→ **Exercise**
Starting from the first line below, count every line holding the word "Gifts", then state the total alone.

→ **Records provided**
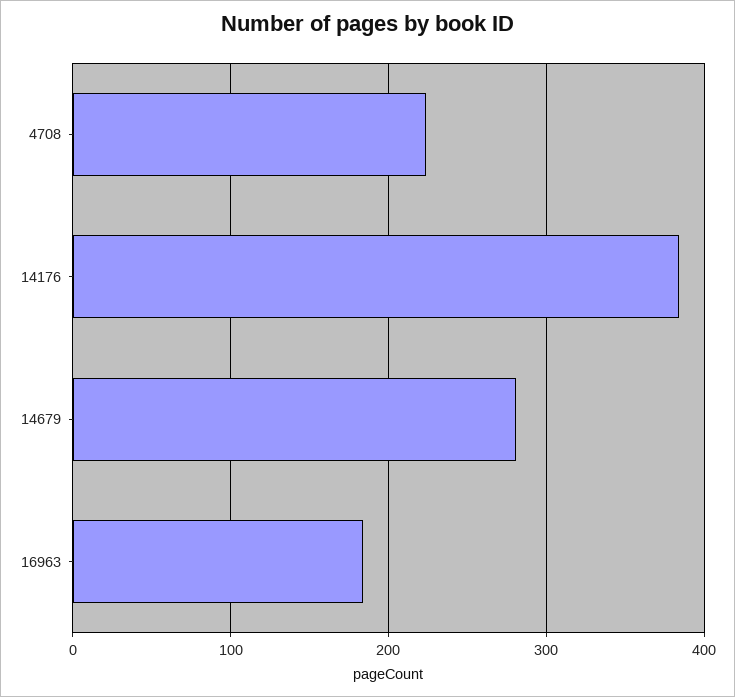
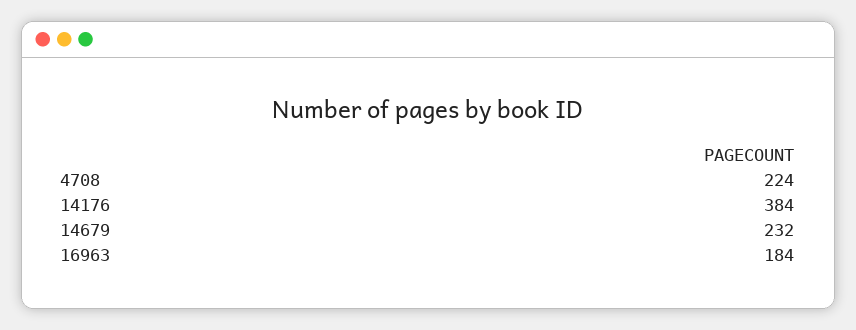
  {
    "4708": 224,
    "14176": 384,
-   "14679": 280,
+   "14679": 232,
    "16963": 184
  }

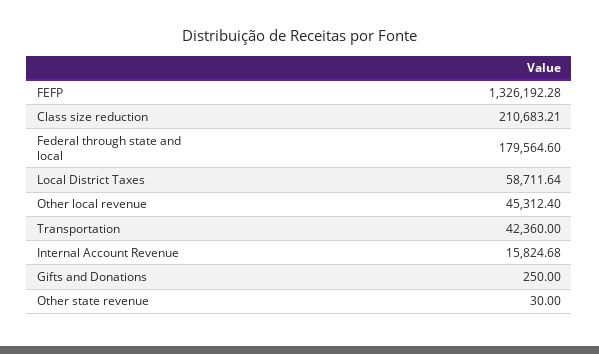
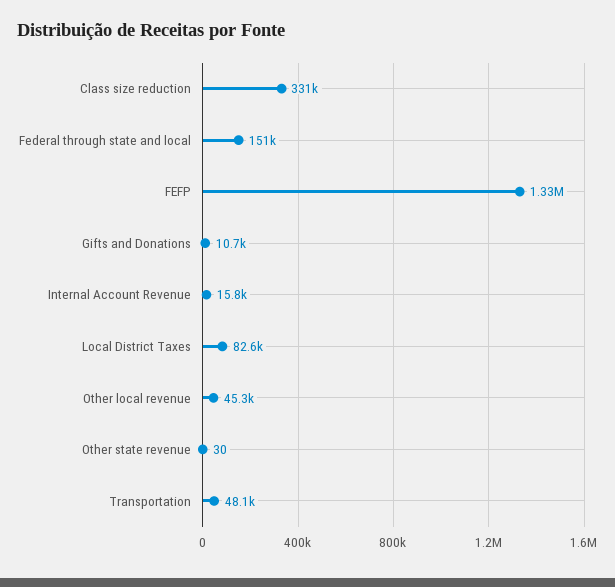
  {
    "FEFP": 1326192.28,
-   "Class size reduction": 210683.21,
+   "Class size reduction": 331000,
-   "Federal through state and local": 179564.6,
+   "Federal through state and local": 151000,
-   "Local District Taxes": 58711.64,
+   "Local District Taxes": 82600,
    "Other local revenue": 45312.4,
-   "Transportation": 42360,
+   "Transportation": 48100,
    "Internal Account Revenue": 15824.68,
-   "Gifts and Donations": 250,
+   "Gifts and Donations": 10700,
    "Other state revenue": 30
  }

--

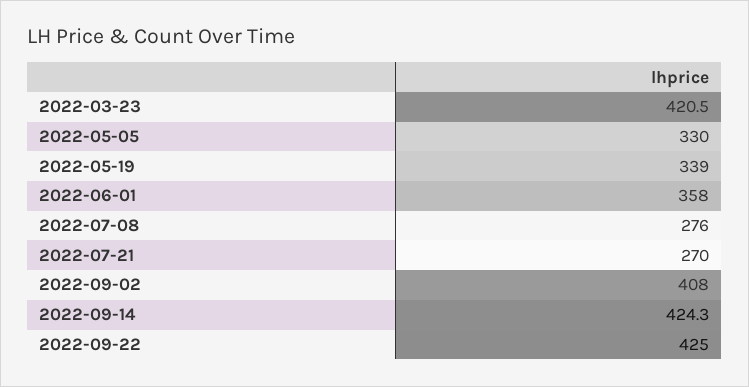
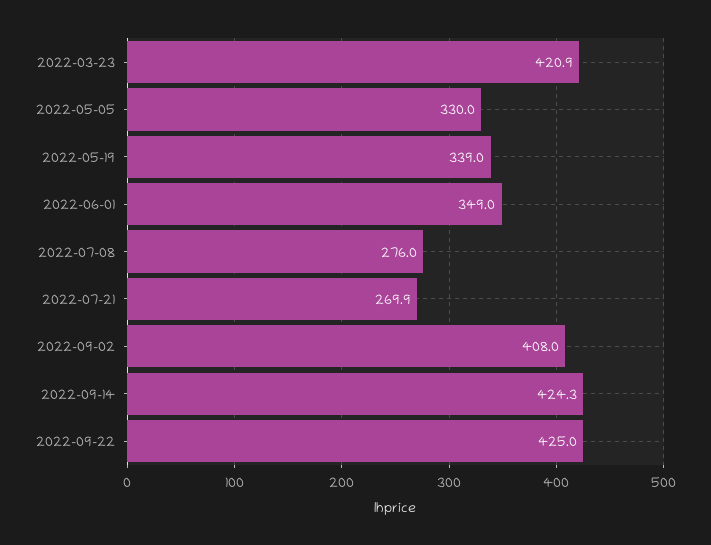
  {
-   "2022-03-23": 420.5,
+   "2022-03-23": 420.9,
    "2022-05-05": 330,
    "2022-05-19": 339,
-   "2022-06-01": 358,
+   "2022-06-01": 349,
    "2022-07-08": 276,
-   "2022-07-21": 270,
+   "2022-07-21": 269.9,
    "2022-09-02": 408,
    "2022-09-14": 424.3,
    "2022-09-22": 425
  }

→ **Response**
2